• **Task details**: Render the lines of the listing as a Markdown table with the columns Row and Line, starting at the beginning of the listing and ending with the line that contains "Trending News", numbering each row and omitting blank lines. Leave the pictures out of the answer.

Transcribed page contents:
++++++++++
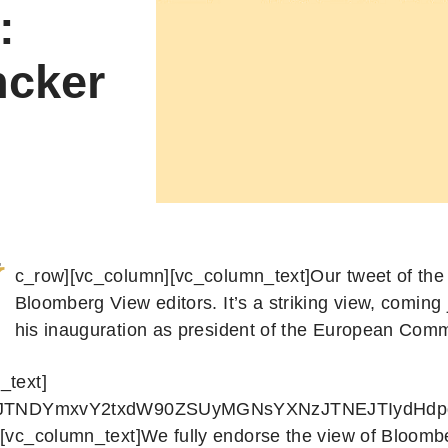
:
ncker
c_row][vc_column][vc_column_text]Our tweet of the
Bloomberg View editors. It’s a striking view, coming 
his inauguration as president of the European Comm
_text]
s]JTNDYmxvY2txdW90ZSUyMGNsYXNzJTNEJTIydHd
][vc_column_text]We fully endorse the view of Bloombe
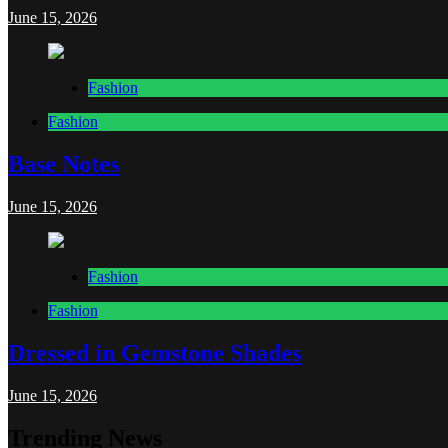
June 15, 2026
Fashion
Fashion
Base Notes
June 15, 2026
Fashion
Fashion
Dressed in Gemstone Shades
June 15, 2026
Trending News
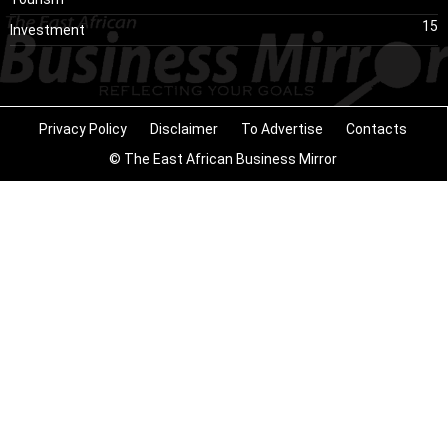
15
Investment
Privacy Policy
Disclaimer
To Advertise
Contacts
© The East African Business Mirror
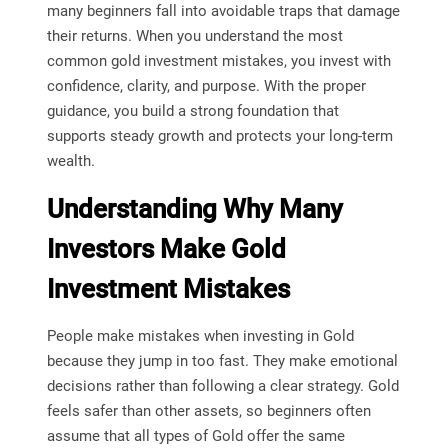
many beginners fall into avoidable traps that damage
their returns. When you understand the most
common gold investment mistakes, you invest with
confidence, clarity, and purpose. With the proper
guidance, you build a strong foundation that
supports steady growth and protects your long-term
wealth.
Understanding Why Many
Investors Make Gold
Investment Mistakes
People make mistakes when investing in Gold
because they jump in too fast. They make emotional
decisions rather than following a clear strategy. Gold
feels safer than other assets, so beginners often
assume that all types of Gold offer the same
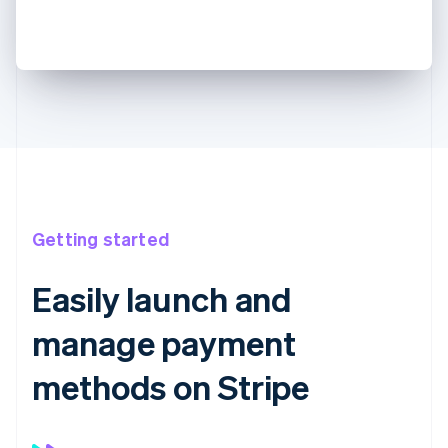
Getting started
Easily launch and
manage payment
methods on Stripe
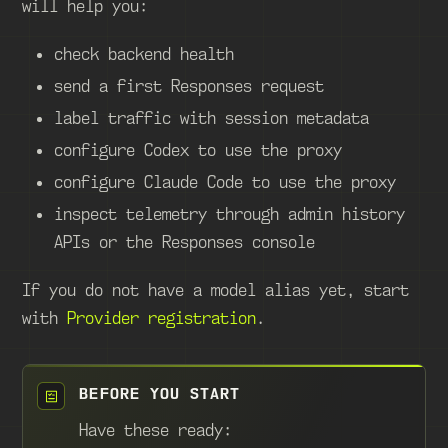
will help you:
check backend health
send a first Responses request
label traffic with session metadata
configure Codex to use the proxy
configure Claude Code to use the proxy
inspect telemetry through admin history
APIs or the Responses console
If you do not have a model alias yet, start
with
Provider registration
.
BEFORE YOU START
Have these ready:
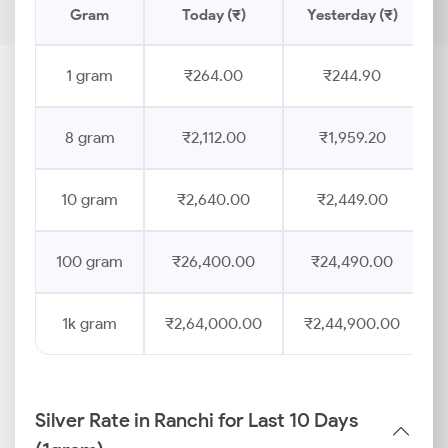
Gram
Today (₹)
Yesterday (₹)
1 gram
₹264.00
₹244.90
8 gram
₹2,112.00
₹1,959.20
10 gram
₹2,640.00
₹2,449.00
100 gram
₹26,400.00
₹24,490.00
1k gram
₹2,64,000.00
₹2,44,900.00
Silver Rate in Ranchi for Last 10 Days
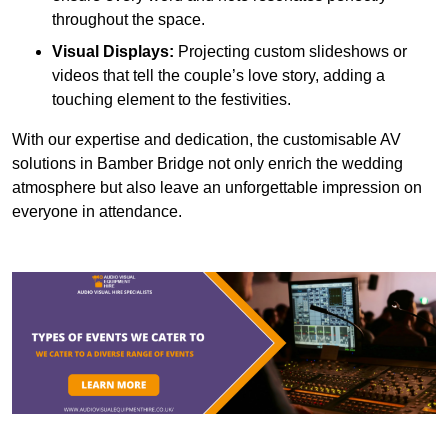
throughout the space.
Visual Displays:
Projecting custom slideshows or
videos that tell the couple’s love story, adding a
touching element to the festivities.
With our expertise and dedication, the customisable AV
solutions in Bamber Bridge not only enrich the wedding
atmosphere but also leave an unforgettable impression on
everyone in attendance.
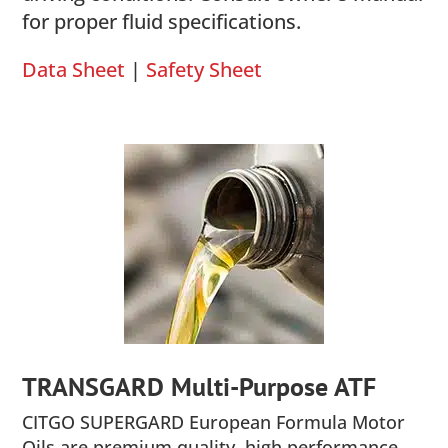
for proper fluid specifications.
Data Sheet
|
Safety Sheet
TRANSGARD Multi-Purpose ATF
CITGO SUPERGARD European Formula Motor
Oils are premium quality, high performance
++++++++++
• **Result of the exercise**:
| Row | Line |
|---|---|
| 1 | : |
| 2 | ncker |
| 3 | c_row][vc_column][vc_column_text]Our tweet of the |
| 4 | Bloomberg View editors. It’s a striking view, coming  |
| 5 | his inauguration as president of the European Comm |
| 6 | _text] |
| 7 | s]JTNDYmxvY2txdW90ZSUyMGNsYXNzJTNEJTIydHd |
| 8 | ][vc_column_text]We fully endorse the view of Bloombe |
| 9 | June 15, 2026 |
| 10 | Fashion |
| 11 | Fashion |
| 12 | Base Notes |
| 13 | June 15, 2026 |
| 14 | Fashion |
| 15 | Fashion |
| 16 | Dressed in Gemstone Shades |
| 17 | June 15, 2026 |
| 18 | Trending News |